Terörizmin tek başına değerlendirilemeyeceğini söyleyen Özçelik, "Bu nedenle yetiştirilen bütün ajanlar, insan ticaretinden de uyuşturucudan da kara paradan da haberdar olmak zorunda" diyor. Terör ile ilgili akademik çalışmalar yaptığını da anlatan Özçelik, şöyle konuştu:
"Özellikle 11 Eylül'den sonra ABD'deki bütün istihbarat örgütlerinin bir havuzda toplanması istendi ve İç Güvenlik Kanunu değişti. Ben de terör havuzunda çalışan ajanlardan biriydim. Bu birimde FBI'dan da CIA'den de ajanlar olurdu. Ama burada önemli olan hangi birimde görev yaptığınız değil, görevi yapıp yapmadığınız, nasıl yaptığınızdır. Öncelikle ABD'nin iç güvenliğinden sorumlusunuz ve dünyanın diğer yerlerindeki ABD vatandaşlarının güvenliğinden…"

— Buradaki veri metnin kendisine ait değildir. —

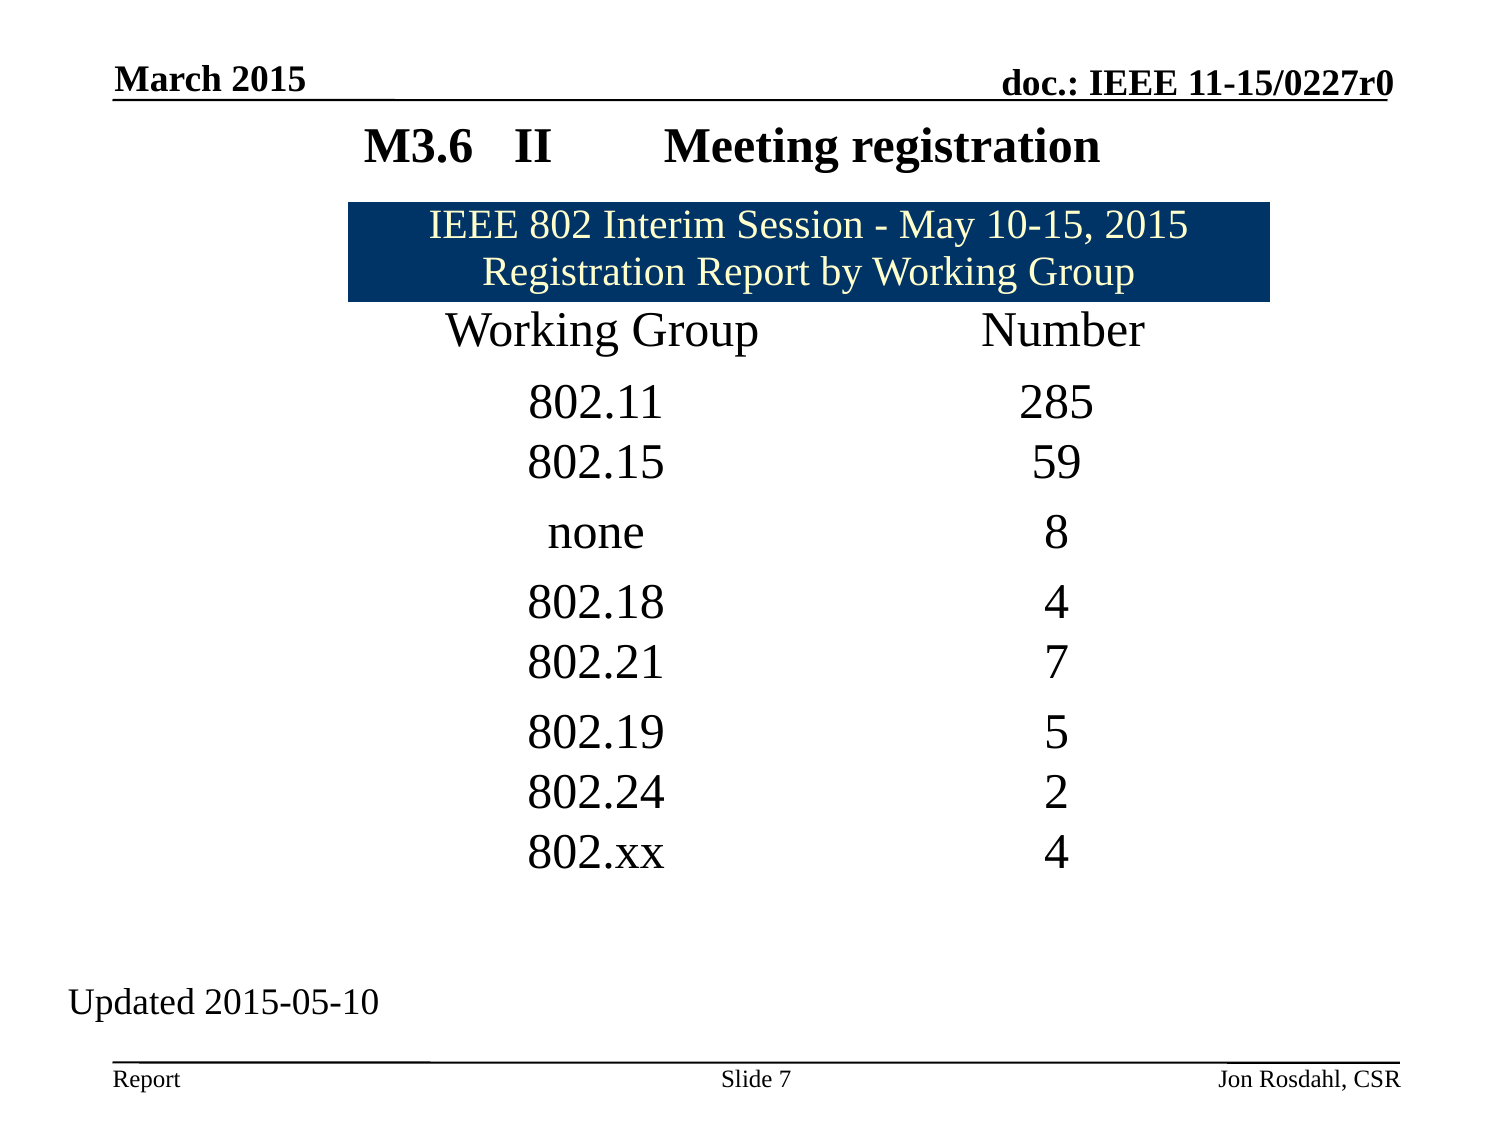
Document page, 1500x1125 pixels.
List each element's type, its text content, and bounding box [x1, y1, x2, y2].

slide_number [114, 54, 423, 100]
table_cell 2 [856, 764, 1270, 825]
table_cell 4 [856, 574, 1270, 634]
table_cell 802.15 [348, 434, 856, 504]
footer Jon Rosdahl, CSR [878, 1061, 1402, 1093]
table_cell 285 [856, 374, 1270, 434]
table_cell Number [856, 302, 1270, 374]
table_cell Working Group [348, 302, 856, 374]
table_cell 802.19 [348, 704, 856, 764]
table_header IEEE 802 Interim Session - May 10-15, 2015 Registration Report by Working Group [348, 202, 1270, 302]
table_cell 802.18 [348, 574, 856, 634]
table_cell 8 [856, 504, 1270, 574]
slide_number Slide 7 [712, 1061, 800, 1123]
table_cell 802.11 [348, 374, 856, 434]
table_cell 802.24 [348, 764, 856, 825]
text_box Updated 2015-05-10 [53, 969, 396, 1029]
table_cell 5 [856, 704, 1270, 764]
title M3.6 II Meeting registration [112, 112, 1353, 173]
table_cell none [348, 504, 856, 574]
table_cell 802.xx [348, 825, 856, 885]
table_cell 802.21 [348, 634, 856, 704]
table_cell 7 [856, 634, 1270, 704]
table_cell 59 [856, 434, 1270, 504]
table_cell 4 [856, 825, 1270, 885]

'TÜRKİYE'DE BİRÇOK FBI OFİSİ VAR'
Görev nedeniyle zaman zaman "bukalemun gibi şekilden şekle girdiklerini" söyleyen Özçelik, sözlerini şöyle sürdürdü:
"Görev yapılacak ülkeye en uygun kişiler seçilir ancak federal ajan olmak için belli bir dış görünüş şart değil. Söylendiği gibi kızıl saçlı biri ajan olamaz doğru değil. Zaten görev icabı bukalemun gibi olmak zorundasınız. Zaman zaman dünyanın diğer noktalarına gönderilirsiniz. Ben de bir iş takibinde Almanya'da 1,5 ay kalmak zorunda kaldım. Türklerin yoğun olduğu bir bölgeydi. Saç sakal bırakıp, keşif yaptım. Bazı durumlarda inisiyatif almanız gerekir. Bazen kitaplardaki kurallar yetersiz kalır. Örneğin yeterince bilgi gelmemiştir istihbarattan ve ne yapacağınızı bilemezsiniz. O zaman karar vermek zorundasınızdır. Bazen şansızlıklar olur ve başınız derde de girebilir. Bazen de yaralanırsınız. Deşifre olursan can güvenliğin nedeniyle yer değiştirmeniz gerekir. Bu durumda da koruma sağlanır. Zaten Amerika'nın müttefik olduğu birçok ülkede FBI ofisleri var. Türkiye'de de var..."
ABD'nin elindeki tüm teknolojiyi kullandığını belirten Özçelik, "İğneden kameralar gibi bir çok ekipman vardır. Ama bunları açıklayamam. Zaten hiçbir ülke istihbaratı da bu bilgiyi paylaşmaz" diye konuştu.
TÜRKİYE'DE KAÇ AMERİKAN AJANI VAR?
'GÜVENLİKTE HER ZAMAN BOŞLUK VARDIR'
Tüm teknolojik gelişmişliğe karşın "Güvenlikte her zaman boşluk vardır" ifadesini kullanan Özçelik, "ABD'deki bir ajanın bilgisayarının hacklenmesi imkansıza yakındır. Yüzde 99.9 bu mümkün değildir. Ama böyle bir durum yaşanabilir de. O zaman hacker kesinlikle yakalanır.
'FİLMLERDEKİ GİBİ AJANLAR, UYUŞTURUCU TATMAZ'
Uyuşturucu alışverişi sahnelerinin olduğu filmlerin gerçeği yansıtmadığını dile getiren Özçelik, "Filmlerdeki gibi ajanlar uyuşturucuyu tatmaz. Test kitleriyle dolaşır. İçerisinde özel bir solüsyonun bulunduğu özel enjekte iğneleri vardır. Yoksa hepimiz uyuşturucu müptelası olurduk. 24 Saat adlı diziye danışmanlık yapanlar da bizden emekli olanlar. Yasak olduğu için çok azı gösteriliyor dizide" diyor.
'OBAMA BİLE ERDOĞAN KADAR KORUNMUYOR'
Başbakan Tayyip Erdoğan'ın ABD Başkanı Barack Obama gibi en üst seviyede korunduğunu söyleyen Özçelik, "Başbakan'ın bu kadar çok kişiyle korunmasına gerek yok. Obama gibi en üst seviyede korunuyor. Ama Türkiye, Ortadoğu'da olduğu için, jeopolitik önemi nedeniyle ve gelen iç ve dış tehditlere göre koruma artırılabilir ya da azaltılabilir. Erdoğan bu kadar çok sayıda kişi tarafından korunuyorsa çok tehdit alıyor olması gerekir" diye konuştu.